Cities are stimulating and full of temptations. If you’re the kind of person who can work while a street party rages outside, sirens blare or the neighbour in Apartment B cranks the classic rock at all hours, then, by all means, go for an urban retreat. But I need peace to think. We are spoiled for rural and remote escape options here in Atlantic Canada.

Set a Goal

It’s easy to arrive at your writing retreat destination and slip into holiday mode, forgetting what you’re there for.
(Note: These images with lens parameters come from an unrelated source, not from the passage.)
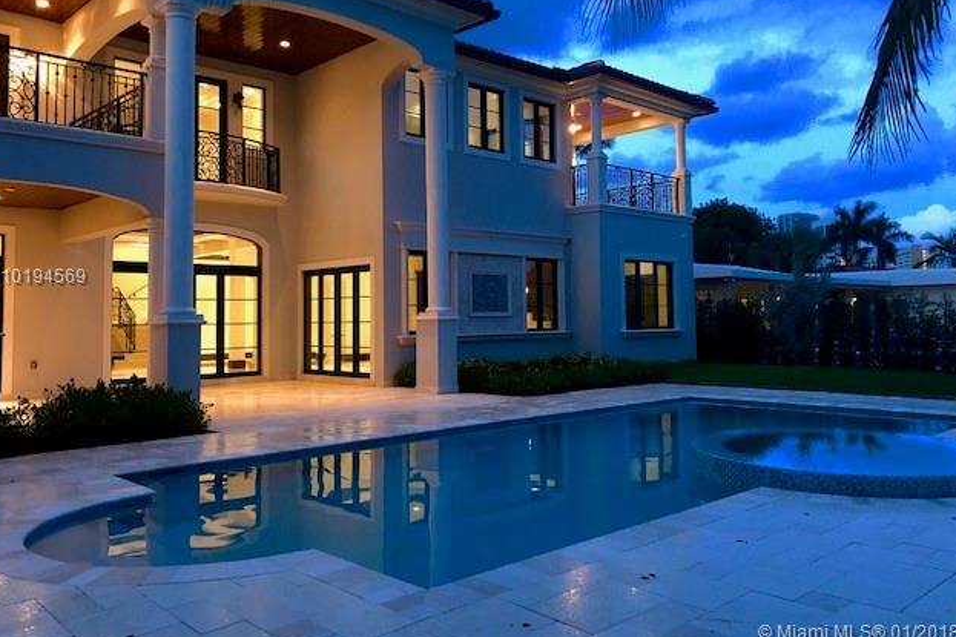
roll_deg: +1.2
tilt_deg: +3.4
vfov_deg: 42.2
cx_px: 476
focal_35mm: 31
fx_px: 823
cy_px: 278
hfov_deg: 60.3
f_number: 1.8
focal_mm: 3.99
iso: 100
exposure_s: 1/13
Before you depart, set a writing goal for yourself. Be realistic: the first draft of your memoir or a year’s worth of blog posts aren’t going to materialize over a long weekend. But a few days is enough time to produce at least a solid first draft of:

  • A half-dozen blog posts
  • A couple of months’ worth of social media captions
  • Several email newsletters
  • A welcome sequence for your new email marketing campaign
  • A few modules in the new online course you’re building
  • A pitch deck
  • Sales copy for your new product or service
  • The keynote address you’re giving at an upcoming conference
  • That side project you keep putting aside for lack of bandwidth. This is its moment!
Illustration of a laptop with a recharge warning, some books and a pot of tea to the side.

Rest and Recharge

It’s unrealistic to think you can write all day long. Build in little breaks to read, snack, stretch, or brew a pot of tea. There’s no shame in a nap (just set your alarm to avoid an epic crash, waking up in unfamiliar surroundings in the dark, wondering, what happened?)

And don’t stay up too late. I know it can be tempting to keep writing into the wee hours once you get rolling, but a good night’s sleep will yield incredible returns of creative energy for the next day.

Start With a Walk

Don’t go straight from bed to coffee to desk. Get a little fresh air and movement to loosen up physically and mentally before you sit down at your keyboard or notebook.

Invite a Friend

There’s no law that a writing retreat has to be solo. If you have a colleague or collaborator who might also benefit from a little creative getaway, invite them.

Just be sure to choose your company carefully: the ideal writing retreat sidekick is also there to work. Get aligned on your ground rules, and consider being each other’s editor or advisor.

Last year, I did a two-night getaway at a gorgeous Airbnb in Alma with Christie, my friend and fellow copywriter. We dedicated some time to business development brainstorming on the second day, and the chance to talk shop and get her insights were so valuable. I’d never have gotten that sitting at my desk at home.

So, tell me, what writing project do you need to take to a cabin? What is your idea of an ideal retreat? Where have you taken off to?